In middle school, my world revolved around amusement parks, football games, and my wheelchair basketball team. At my favorite amusement park, I could skip all the lines and ride twice — that still gets me excited, so you can imagine my enthusiasm as a 12 year old. The hospital where I had my surgeries occasionally sent us to Vikings and Twins games and put us in box seats with free food, and sometimes we even got to go on the field before the game. My wheelchair basketball team had to travel frequently for tournaments, which meant I missed some Fridays and Mondays at school and got to hang out with some of my best friends for weekends at a time.

Perks, am I right? (For anyone who might get hot and bothered about my use of the word “perks,” I say it facetiously.)

In 7th grade, I was chosen as Student of the Month by a public television station, and when the interviewer asked me what kept my attitude so positive, the answer was easy: “I get to go to the front of the line at ValleyFair! I wouldn’t trade that for anything!”

Excuse me while I spank my 12 year old self.

Higher purpose, greater perspective.

As I evolved  emotionally, I started to assign meaning to my life with a disability. I believed, and still do, that I get opportunities to know people in a way that others don’t because of my perspective. I also know that I have the chance to inspire all different kinds of people to punch adversity in the face.

I experience life in a different way than the average person, and in some ways, that’s really not a bad thing. I learned early on that struggle is normal, and I’d say that that’s a valuable lesson for a person to learn, especially a child, so in that regard (among many others), I consider myself fortunate.

Someone is always worse off.

This was always a tag-on to my above responses. “I get to go on the field at Vikings games! What’s not to like? Plus, someone else is always worse off. When I get depressed, I try to remember that.”

Having become someone else’s baseline for misery, I think I’ll knock that one off my list. It’s actually kind of morbid to think that knowing that someone else is starving when I’m just hungry can make me feel better. I know that the intention is to bring to light the things I can be thankful for, but consciously or not, when I do that, I’m riding the wake of another person’s hardship, rather than just being grateful for what I have on its own merits.

What does it say about me if I can’t be satisfied without comparing my life to someone else’s? It’s a recipe for unhappiness, and it strips the dignity from the target. I feel pretty good about my place in the world, and it hurts to hear that someone else sees it as so undesirable that it makes him feel better about his own situation, which he thinks is pretty crappy.

Instead, I say, resort to laughter and celebration. There’s nothing like a self deprecating joke or the celebration of uniqueness to bring perspective. Base contentment and satisfaction on relationships, goals accomplished, and big plans. If I’m always comparing myself to others, I either feel better because they’re worse, worse because they’re better, or competitive because we’re “equal.” How awful.
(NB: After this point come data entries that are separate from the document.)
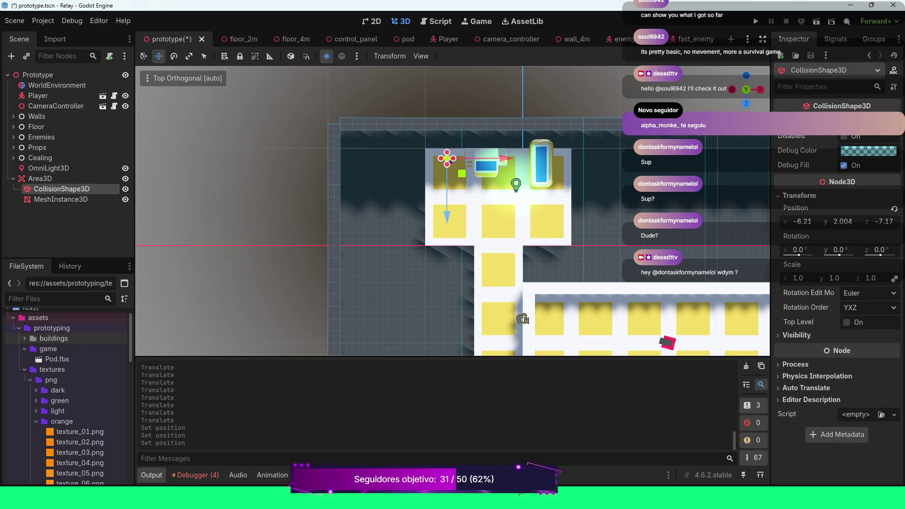
Step: Set the collision shape's Position to x -6, y 4, z -7
left_click(803, 222)
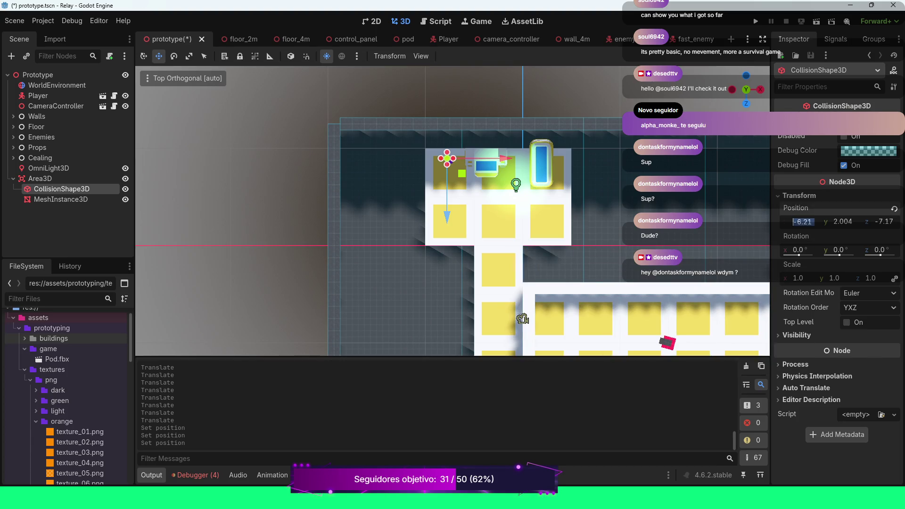
type("-6")
key("Return")
key("Tab")
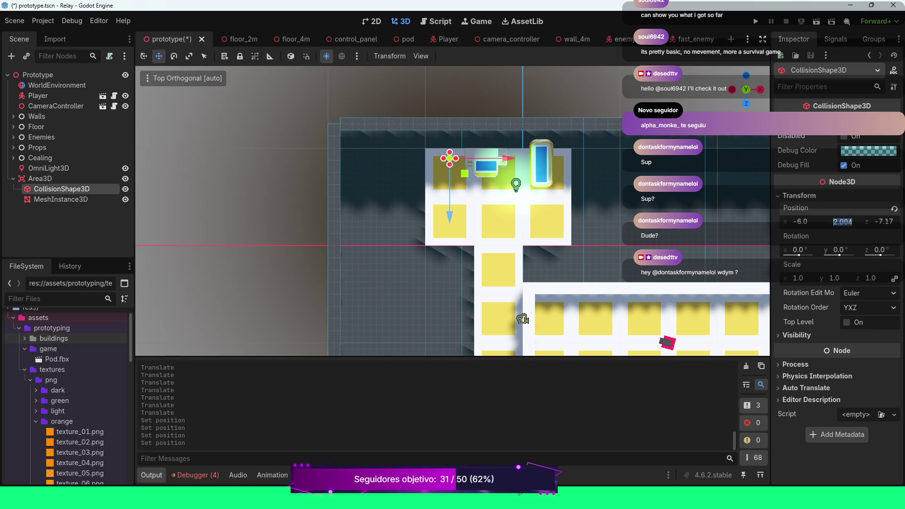
type("4")
key("Return")
key("Tab")
type("-7")
key("Return")
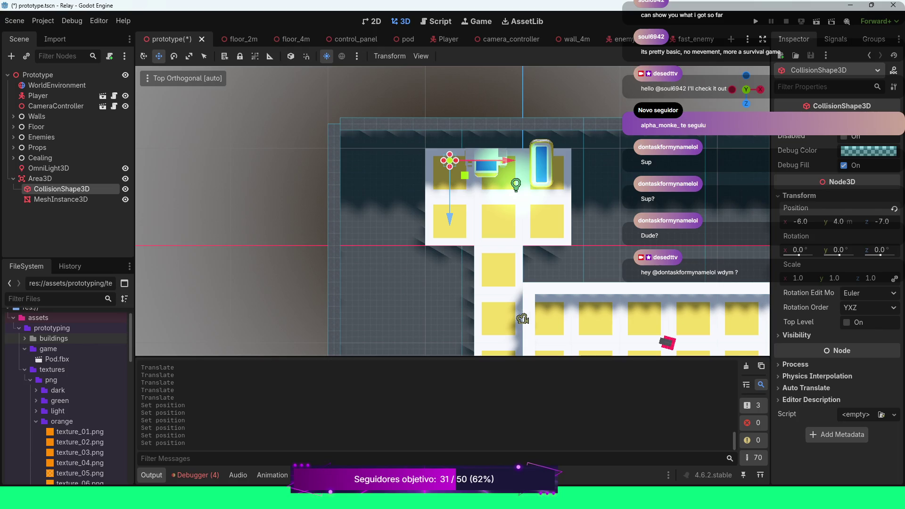
Step: Scale the collision shape to 0.5
left_click(798, 278)
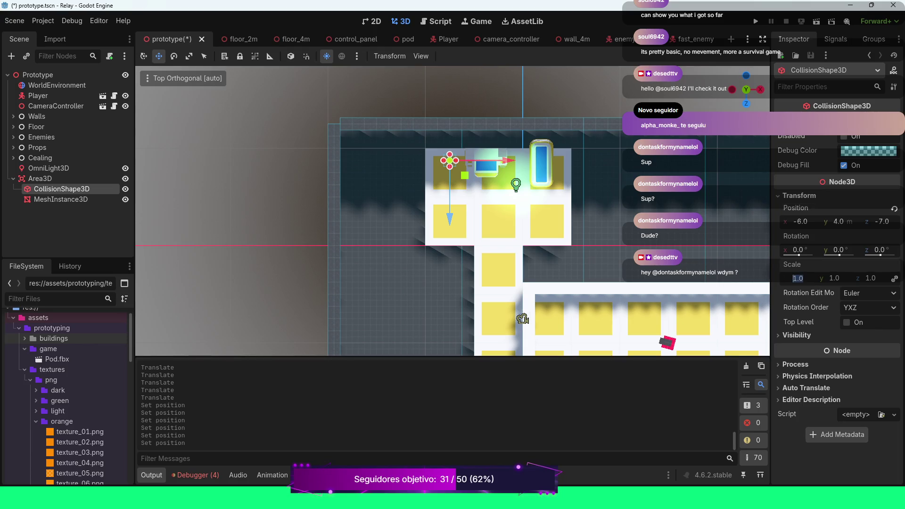
type("0.5")
key("Return")
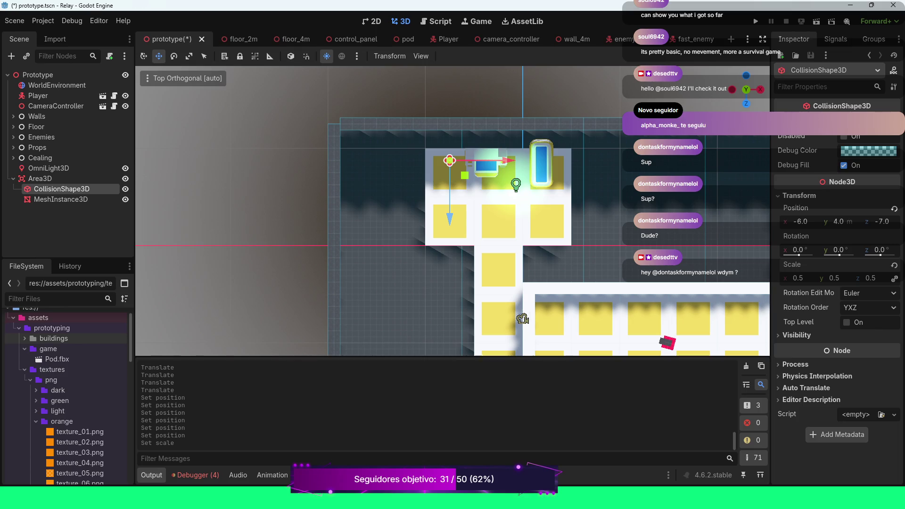
Step: In a perspective view, set the cube mesh's Position y to 4.2
left_click_drag(522, 319, 467, 283)
scroll(453, 211, "up", 10)
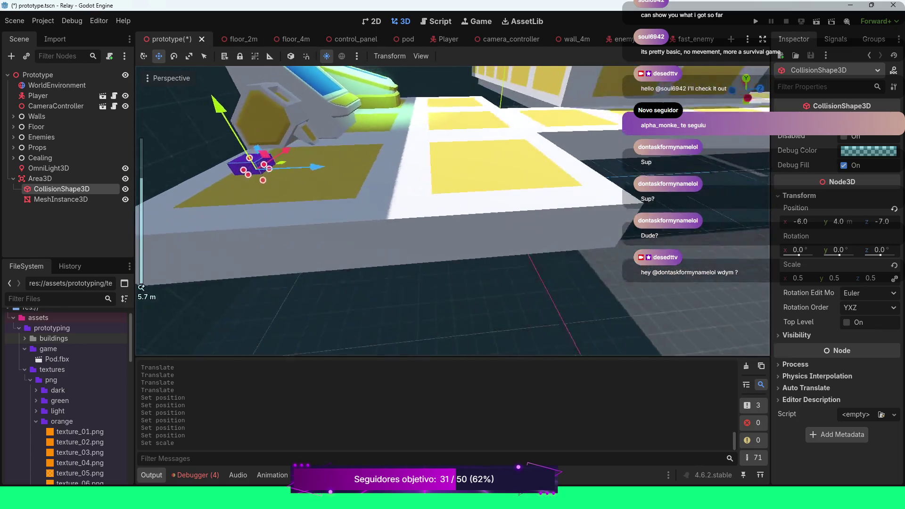
mouse_move(453, 211)
left_mouse_down()
mouse_move(439, 242)
mouse_move(439, 179)
left_mouse_up()
scroll(439, 179, "down", 2)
I spend a lot of time shaking my head at things people say to me because of my disability, but this time around, I ended up shaking my head at myself. It was kind of refreshing, actually.

Today, I’m grateful for the opportunities to learn and be humbled that I have because I’m so much “worse off.”

But seriously, don’t say crap like that to a stranger. It’s weird.

2 thoughts on “As Long As Your Life Sucks, I’m Good.

  1. What an insightful person you are! And I seriously can’t think of you as “worse off than me” because I’m 62 years old I don’t think I’d EVER be able to come up with that much wisdom.

    I raise puppies for Canine Companions for Independence and I saw your post through another puppy raiser for CCI. Thank you for taking the time to share it.